CHI is currently rolling out and upgrading electronic health records (EHRs) in its 76 acute-care hospitals and more than 300 ambulatory care clinics in 19 states; it's also contemplating adding clinical information systems in its 40 long-term care (LTC) and assisted-living facilities and other provider sites. Michael O'Rourke, senior VP and CIO of CHI, told Information Week Healthcare that the Englewood, Colo.-based chain has completed about 25% of its EHR implementation in hospitals and physician practices. CHI won't start up local HIEs, he said, until those systems have gone live in each market.
While it appears that Orion will be helping CHI build a single, gigantic HIE stretching across the country, O'Rourke said that represents only the "architecture" of the project, not its true goal. For example, he said, CHI has hospitals, physicians, and reference labs in Lincoln, Neb. When the HIE goes live in that city, he said, "that community will look like a small community connected together. But when you step back a little further in Nebraska, you see [the HIE in] Kearney, which will also look like its own community. Combining those exchanges, we'll be able to cross over patient information, and that community becomes a little bigger."
Having a standardized set of clinical information will make it easier, he said, to "snap into" statewide information exchanges than if CHI tried to build totally separate HIEs in each state. Eventually, he added, CHI would also like to join the Nationwide Health Information Network (NwHIN).

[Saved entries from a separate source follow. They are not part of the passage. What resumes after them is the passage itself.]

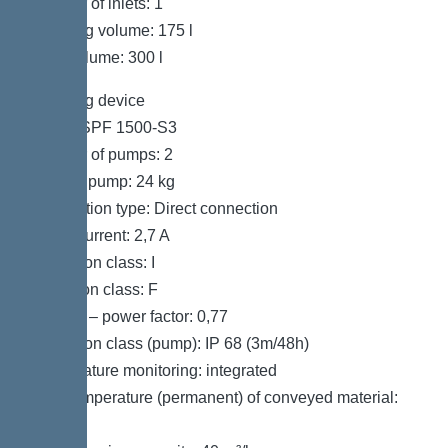
Number of inlets: 1
Pumping volume: 175 l
Tank volume: 300 l
Pumping device
Pump: SPF 1500-S3
Number of pumps: 2
Weight, pump: 24 kg
Connection type: Direct connection
Rated current: 2,7 A
Protection class: I
Insulation class: F
Cos phi – power factor: 0,77
Protection class (pump): IP 68 (3m/48h)
Temperature monitoring: integrated
Max. temperature (permanent) of conveyed material:
40 °C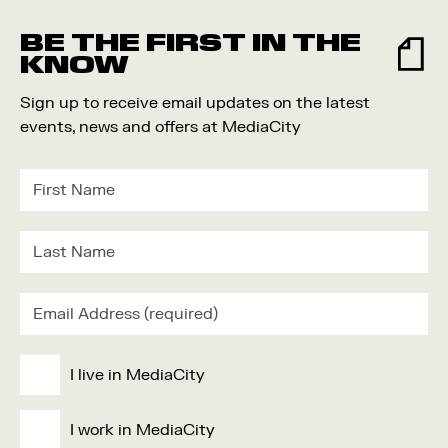
Food and Drink
BE THE FIRST IN THE
Community
KNOW
Family
Sign up to receive email updates on the latest
Music
events, news and offers at MediaCity
Festival
I live in MediaCity
I work in MediaCity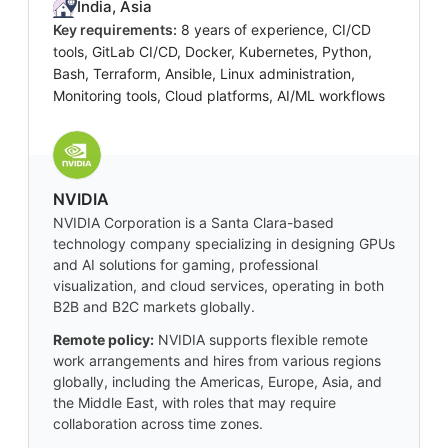
India, Asia
Key requirements:
8 years of experience, CI/CD
tools, GitLab CI/CD, Docker, Kubernetes, Python,
Bash, Terraform, Ansible, Linux administration,
Monitoring tools, Cloud platforms, AI/ML workflows
NVIDIA
NVIDIA Corporation is a Santa Clara-based
technology company specializing in designing GPUs
and AI solutions for gaming, professional
visualization, and cloud services, operating in both
B2B and B2C markets globally.
Remote policy:
NVIDIA supports flexible remote
work arrangements and hires from various regions
globally, including the Americas, Europe, Asia, and
the Middle East, with roles that may require
collaboration across time zones.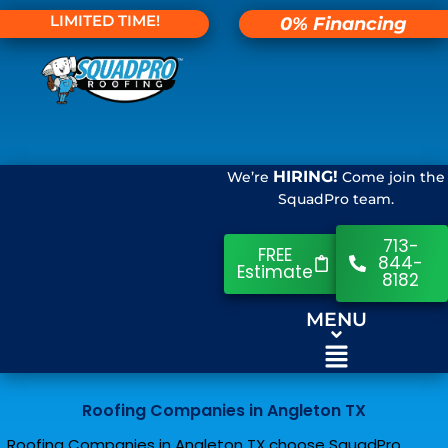
LIMITED TIME!
0% Financing
HIRING!
We’re
Come join the
SquadPro team.
713-
FREE
844-
Estimate
8182
MENU
Roofing Companies in Angleton TX
Roofing Companies in Angleton TX choose SquadPro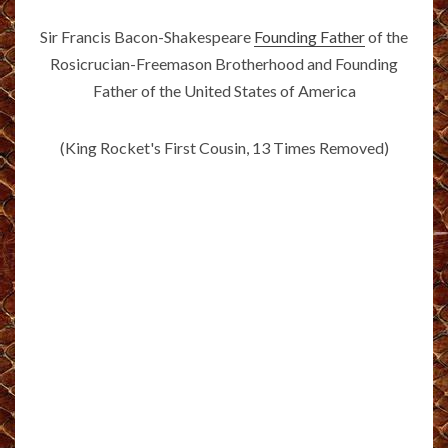
Sir Francis Bacon-Shakespeare
Founding Father
of the
Rosicrucian-Freemason Brotherhood and Founding
Father of the United States of America
(King Rocket's First Cousin, 13 Times Removed)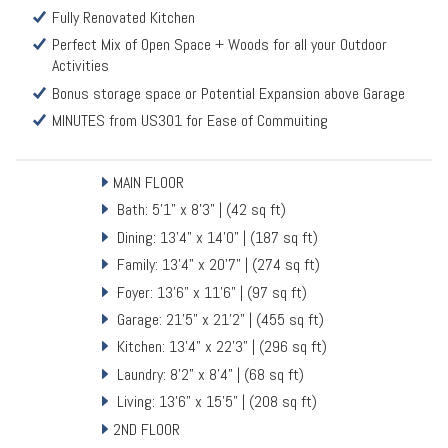
Fully Renovated Kitchen
Perfect Mix of Open Space + Woods for all your Outdoor
Activities
Bonus storage space or Potential Expansion above Garage
MINUTES from US301 for Ease of Commuiting
MAIN FLOOR
Bath: 5'1" x 8'3" | (42 sq ft)
Dining: 13'4" x 14'0" | (187 sq ft)
Family: 13'4" x 20'7" | (274 sq ft)
Foyer: 13'6" x 11'6" | (97 sq ft)
Garage: 21'5" x 21'2" | (455 sq ft)
Kitchen: 13'4" x 22'3" | (296 sq ft)
Laundry: 8'2" x 8'4" | (68 sq ft)
Living: 13'6" x 15'5" | (208 sq ft)
2ND FLOOR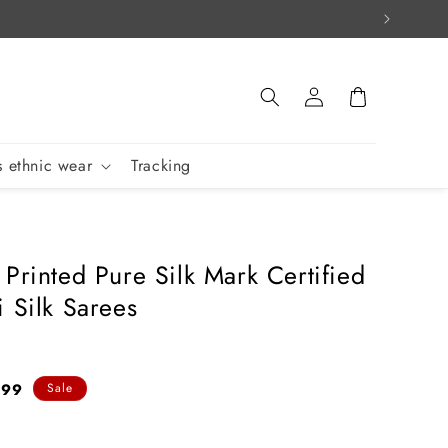
Log
Cart
in
 ethnic wear
Tracking
 Printed Pure Silk Mark Certified
i Silk Sarees
899
Sale
e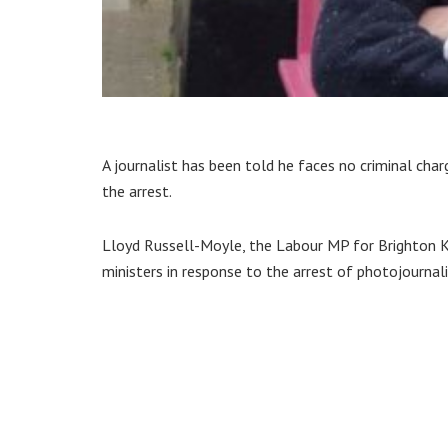
A journalist has been told he faces no criminal ch
the arrest.
Lloyd Russell-Moyle, the Labour MP for Brighton
ministers in response to the arrest of photojournali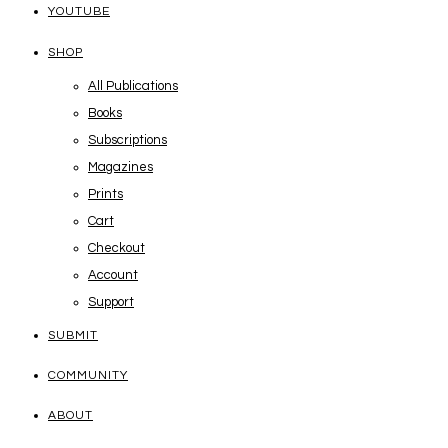
YOUTUBE
SHOP
All Publications
Books
Subscriptions
Magazines
Prints
Cart
Checkout
Account
Support
SUBMIT
COMMUNITY
ABOUT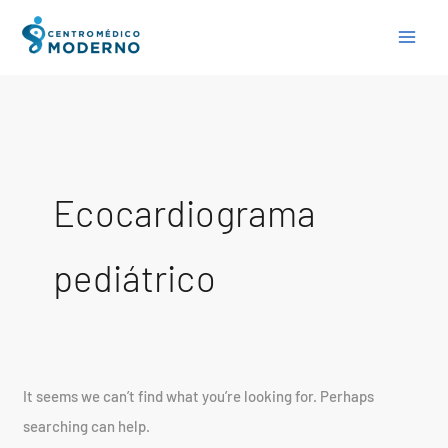
Skip
Search
to
for:
content
Ecocardiograma
pediátrico
It seems we can’t find what you’re looking for. Perhaps
searching can help.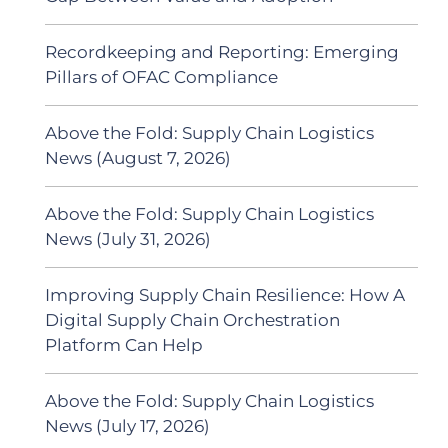
Recordkeeping and Reporting: Emerging
Pillars of OFAC Compliance
Above the Fold: Supply Chain Logistics
News (August 7, 2026)
Above the Fold: Supply Chain Logistics
News (July 31, 2026)
Improving Supply Chain Resilience: How A
Digital Supply Chain Orchestration
Platform Can Help
Above the Fold: Supply Chain Logistics
News (July 17, 2026)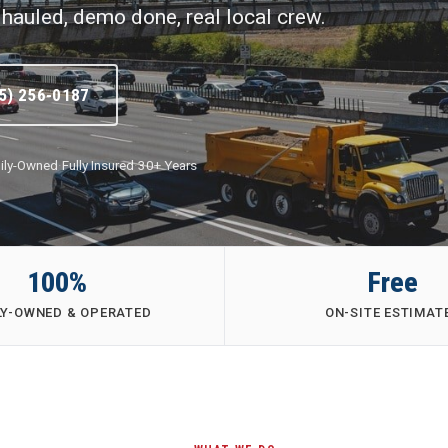
hauled, demo done, real local crew.
5) 256-0187
ily-Owned
·
Fully Insured
·
30+ Years
100%
Free
LY-OWNED & OPERATED
ON-SITE ESTIMAT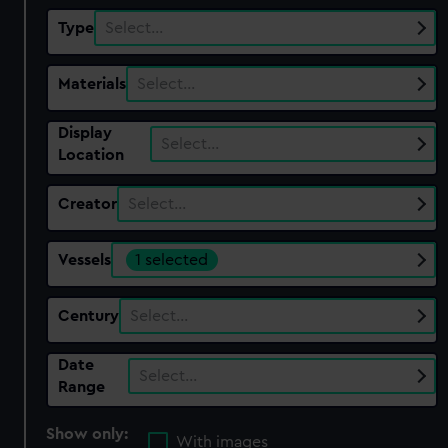
Type
Select…
Materials
Select…
Display
Select…
Location
Creator
Select…
Vessels
1 selected
Century
Select…
Date
Select…
Range
Show only:
With images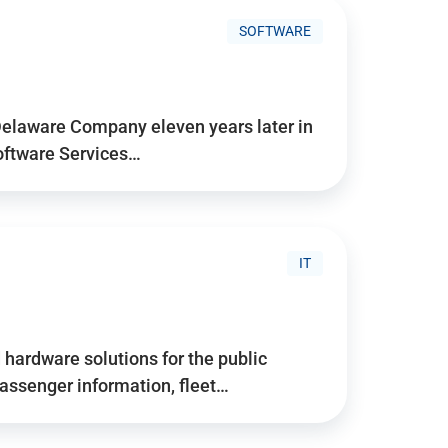
SOFTWARE
Delaware Company eleven years later in
Software Services…
IT
hardware solutions for the public
assenger information, fleet…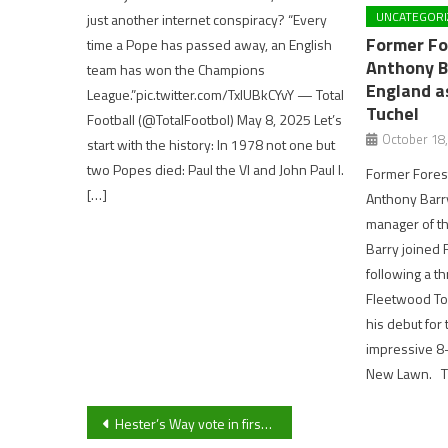
UNCATEGORI
just another internet conspiracy? “Every
Former Fo
time a Pope has passed away, an English
Anthony B
team has won the Champions
England a
League.”pic.twitter.com/TxlUBkCYvY — Total
Tuchel
Football (@TotalFootbol) May 8, 2025 Let’s
October 18
start with the history: In 1978 not one but
two Popes died: Paul the VI and John Paul I.
Former Fores
[…]
Anthony Barr
manager of t
Barry joined 
following a t
Fleetwood To
his debut for 
impressive 8-
New Lawn. Th
Post
Hester’s Way vote in first ever Cheltenham Reform councillor in a narrow victory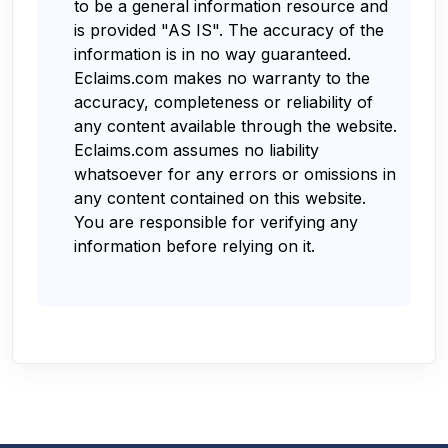
to be a general information resource and
is provided "AS IS". The accuracy of the
information is in no way guaranteed.
Eclaims.com makes no warranty to the
accuracy, completeness or reliability of
any content available through the website.
Eclaims.com assumes no liability
whatsoever for any errors or omissions in
any content contained on this website.
You are responsible for verifying any
information before relying on it.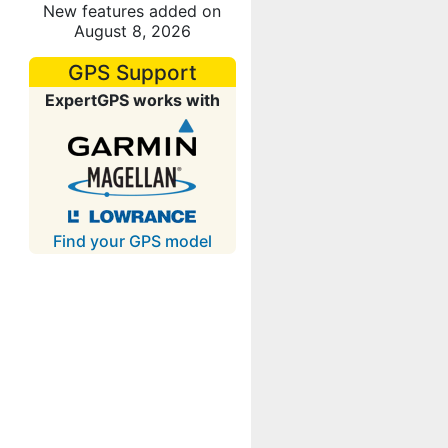
New features added on
August 8, 2026
GPS Support
ExpertGPS works with
Find your GPS model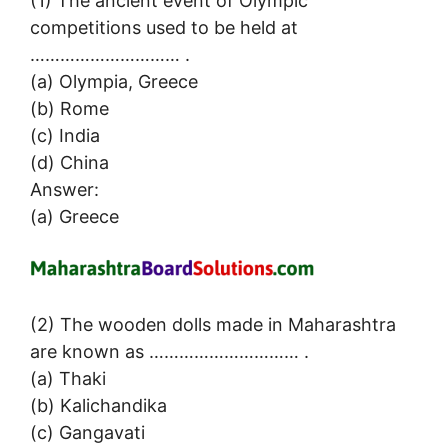
(1) The ancient event of Olympic
competitions used to be held at
………………………… .
(a) Olympia, Greece
(b) Rome
(c) India
(d) China
Answer:
(a) Greece
(2) The wooden dolls made in Maharashtra
are known as ………………………… .
(a) Thaki
(b) Kalichandika
(c) Gangavati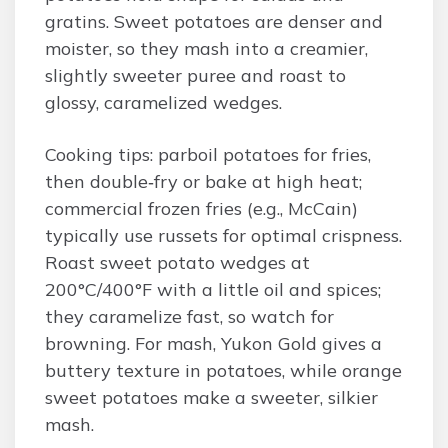
gratins. Sweet potatoes are denser and
moister, so they mash into a creamier,
slightly sweeter puree and roast to
glossy, caramelized wedges.
Cooking tips: parboil potatoes for fries,
then double‑fry or bake at high heat;
commercial frozen fries (e.g., McCain)
typically use russets for optimal crispness.
Roast sweet potato wedges at
200°C/400°F with a little oil and spices;
they caramelize fast, so watch for
browning. For mash, Yukon Gold gives a
buttery texture in potatoes, while orange
sweet potatoes make a sweeter, silkier
mash.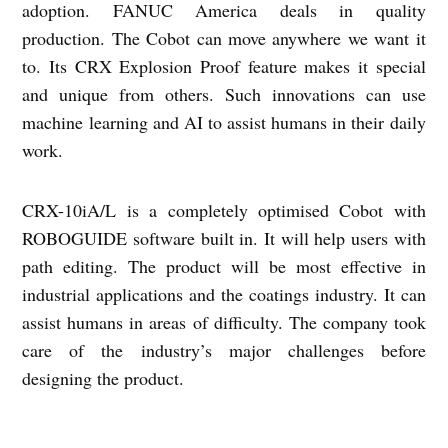
adoption. FANUC America deals in quality
production. The Cobot can move anywhere we want it
to. Its CRX Explosion Proof feature makes it special
and unique from others. Such innovations can use
machine learning and AI to assist humans in their daily
work.
CRX-10iA/L is a completely optimised Cobot with
ROBOGUIDE software built in. It will help users with
path editing. The product will be most effective in
industrial applications and the coatings industry. It can
assist humans in areas of difficulty. The company took
care of the industry’s major challenges before
designing the product.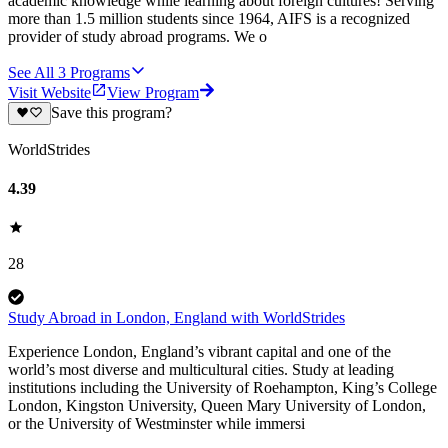
academic knowledge while learning about foreign cultures! Serving
more than 1.5 million students since 1964, AIFS is a recognized
provider of study abroad programs. We o
See All
3
Programs
Visit Website
View Program
Save this program?
WorldStrides
4.39
28
Study Abroad in London, England with WorldStrides
Experience London, England’s vibrant capital and one of the
world’s most diverse and multicultural cities. Study at leading
institutions including the University of Roehampton, King’s College
London, Kingston University, Queen Mary University of London,
or the University of Westminster while immersi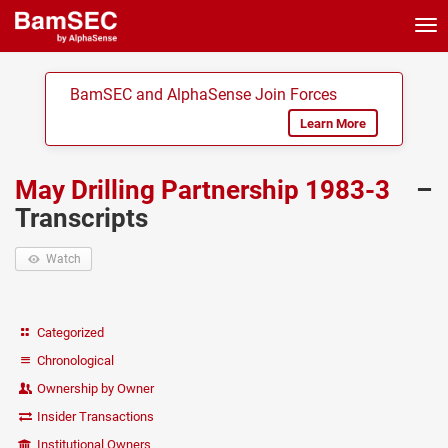
Tog
nav
BamSEC and AlphaSense Join Forces
Learn More
May Drilling Partnership 1983-3
–
Transcripts
Watch
Categorized
Chronological
Ownership by Owner
Insider Transactions
Institutional Owners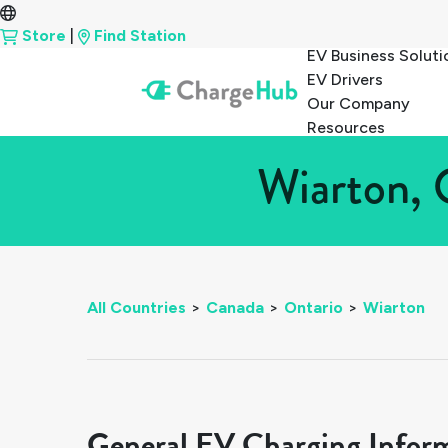
Store
|
Find Station
EV Business Soluti
EV Drivers
Our Company
Resources
Wiarton, 
All Countries
>
Canada
>
Ontario
>
Wiarton
General EV Charging Infor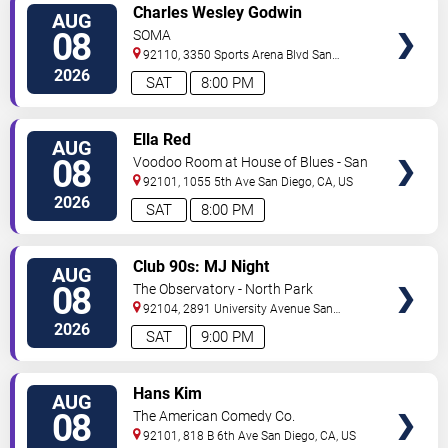
VIEW
Charles Wesley Godwin
AUG
TICKETS
08
SOMA
92110, 3350 Sports Arena Blvd
San
Diego
,
CA
,
US
2026
SAT
8:00 PM
VIEW
Ella Red
AUG
TICKETS
08
Voodoo Room at House of Blues - San
Diego
92101, 1055 5th Ave
San Diego
,
CA
,
US
2026
SAT
8:00 PM
VIEW
Club 90s: MJ Night
AUG
TICKETS
08
The Observatory - North Park
92104, 2891 University Avenue
San
Diego
,
CA
,
US
2026
SAT
9:00 PM
VIEW
Hans Kim
AUG
TICKETS
08
The American Comedy Co.
92101, 818 B 6th Ave
San Diego
,
CA
,
US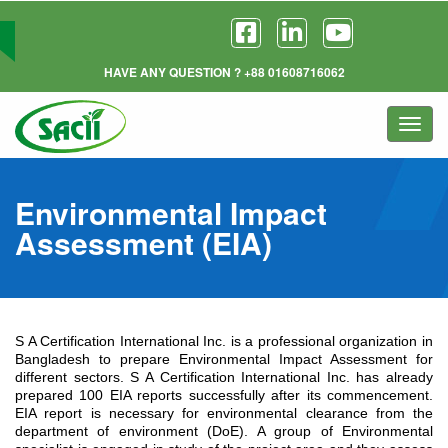
HAVE ANY QUESTION ? +88 01608716062
Togg
navi
Environmental Impact
Assessment (EIA)
S A Certification International Inc. is a professional organization in
Bangladesh to prepare Environmental Impact Assessment for
different sectors. S A Certification International Inc. has already
prepared 100 EIA reports successfully after its commencement.
EIA report is necessary for environmental clearance from the
department of environment (DoE). A group of Environmental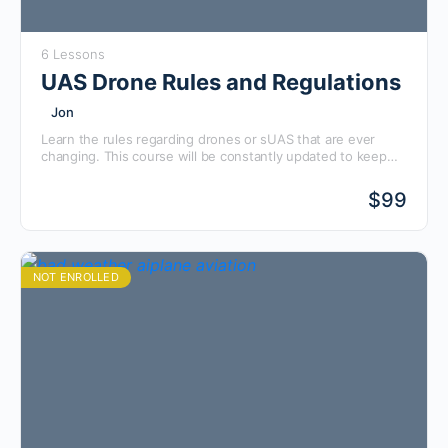
6 Lessons
UAS Drone Rules and Regulations
Jon
Learn the rules regarding drones or sUAS that are ever
changing. This course will be constantly updated to keep
you up to date with the latest rules and regulations from
the FAA pertaining to drones. Check it out for updates
$
99
every month or so!
NOT ENROLLED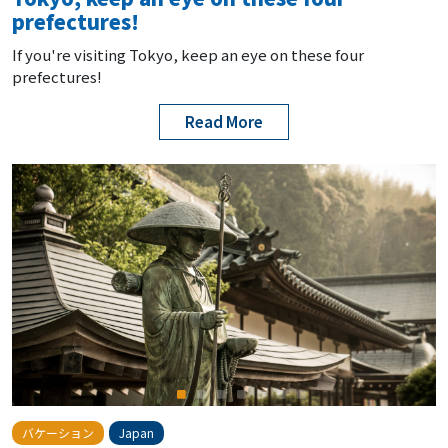
prefectures!
If you're visiting Tokyo, keep an eye on these four
prefectures!
Read More
バケーション
Japan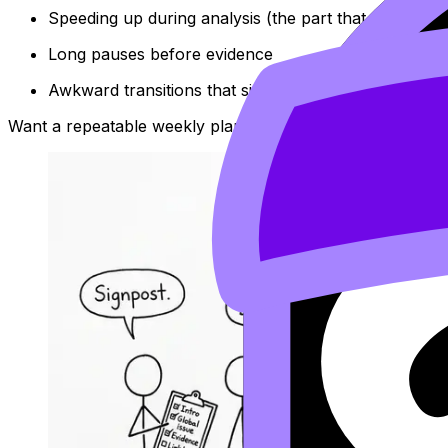
Speeding up during analysis (the part that earns ma
Long pauses before evidence
Awkward transitions that signal uncertainty
Want a repeatable weekly plan? Try:
IB Oral Practice Sc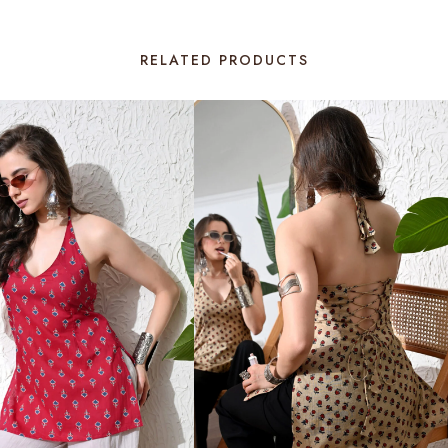
RELATED PRODUCTS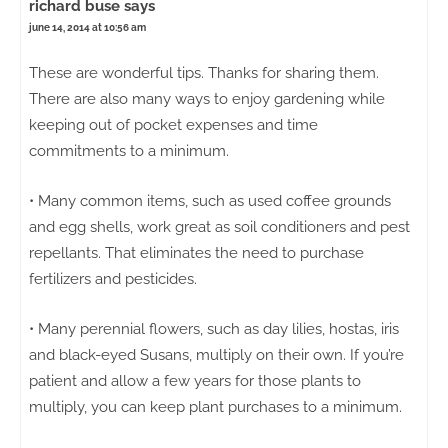
richard buse
says
june 14, 2014 at 10:56 am
These are wonderful tips. Thanks for sharing them.
There are also many ways to enjoy gardening while
keeping out of pocket expenses and time
commitments to a minimum.
• Many common items, such as used coffee grounds
and egg shells, work great as soil conditioners and pest
repellants. That eliminates the need to purchase
fertilizers and pesticides.
• Many perennial flowers, such as day lilies, hostas, iris
and black-eyed Susans, multiply on their own. If you’re
patient and allow a few years for those plants to
multiply, you can keep plant purchases to a minimum.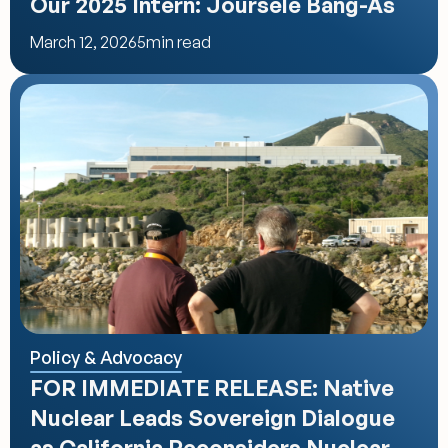
Our 2025 Intern: Joursele Bang-As
March 12, 2026
5
min read
Policy & Advocacy
FOR IMMEDIATE RELEASE: Native 
Nuclear Leads Sovereign Dialogue 
as California Reconsiders Nuclear 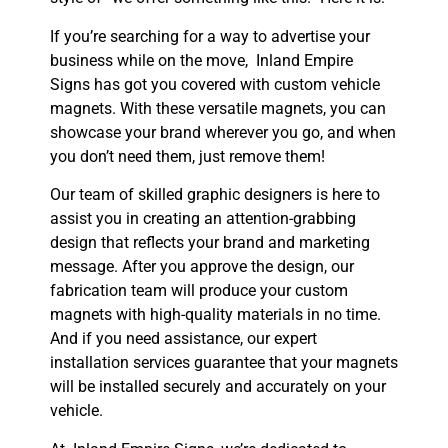
If you’re searching for a way to advertise your
business while on the move, Inland Empire
Signs has got you covered with custom vehicle
magnets. With these versatile magnets, you can
showcase your brand wherever you go, and when
you don’t need them, just remove them!
Our team of skilled graphic designers is here to
assist you in creating an attention-grabbing
design that reflects your brand and marketing
message. After you approve the design, our
fabrication team will produce your custom
magnets with high-quality materials in no time.
And if you need assistance, our expert
installation services guarantee that your magnets
will be installed securely and accurately on your
vehicle.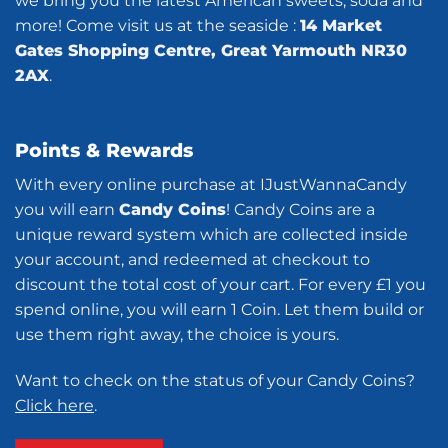
we bring you the latest American sweets, soda and
more! Come visit us at the seaside :
14 Market
Gates Shopping Centre, Great Yarmouth NR30
2AX
.
Points & Rewards
With every online purchase at IJustWannaCandy
you will earn
Candy Coins
! Candy Coins are a
unique reward system which are collected inside
your account, and redeemed at checkout to
discount the total cost of your cart. For every £1 you
spend online, you will earn 1 Coin. Let them build or
use them right away, the choice is yours.
Want to check on the status of your Candy Coins?
Click here
.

CHI will not take a proprietary approach to its local HIEs, O'Rourke noted. The organization welcomes non-related providers that want to participate in its exchanges; in some markets, he added, its facilities may join other HIEs.
"That's the real intent and desired outcome of having a health information exchange: to take that disparate information and bring it together so that you have a continuity-of-care look at the patient's information," he said. "In fact, as we move into integrated delivery networks, sharing information between different parts of the community and the population becomes an imperative. You can no longer say, 'This is my information and it's a competitive advantage for me to keep it.' It's actually a competitive disadvantage to keep it in the future."
CHI has healthcare facilities across the country, from Tacoma, Wash., to Baltimore. While it has clumps of hospitals and clinics in about 45 markets, O'Rourke said, its biggest groups of facilities are in Tacoma; Des Moines, Iowa; Lincoln, Neb.; Chattanooga, Tenn.; and Little Rock, Ark. He didn't say so, but these are markets where CHI might provide the "backbone" for community HIEs.
CHI also views its post-acute-care settings as an integral part of its HIE strategy. "The plan is to incorporate whatever site of care our members are seen at," O'Rourke explained. However, he admitted that there are obstacles. Whereas CHI hospitals use Cerner or Meditech systems, and its clinics are running on Allscripts, its post-acute-care facilities utilize a variety of information systems, most of which can't communicate with the major EHR products. "Some long-term-care organizations don't really have an electronic system at all," he said. "We have 40 LTC facilities, and we're working on a strategy to have a product for them."
The big healthcare system must also figure out how to accommodate data from non-CHI providers. The organization's HIE architecture, O'Rourke pointed out, is a hybrid of central data repositories within a federated model. The federated, or peer-to-peer, approach is necessary to view data in non-CHI systems when that's required to complete the patient record.
On the other hand, he observed, "Nobody can have a completely federated model; they need to have some data in repositories [at the local level]."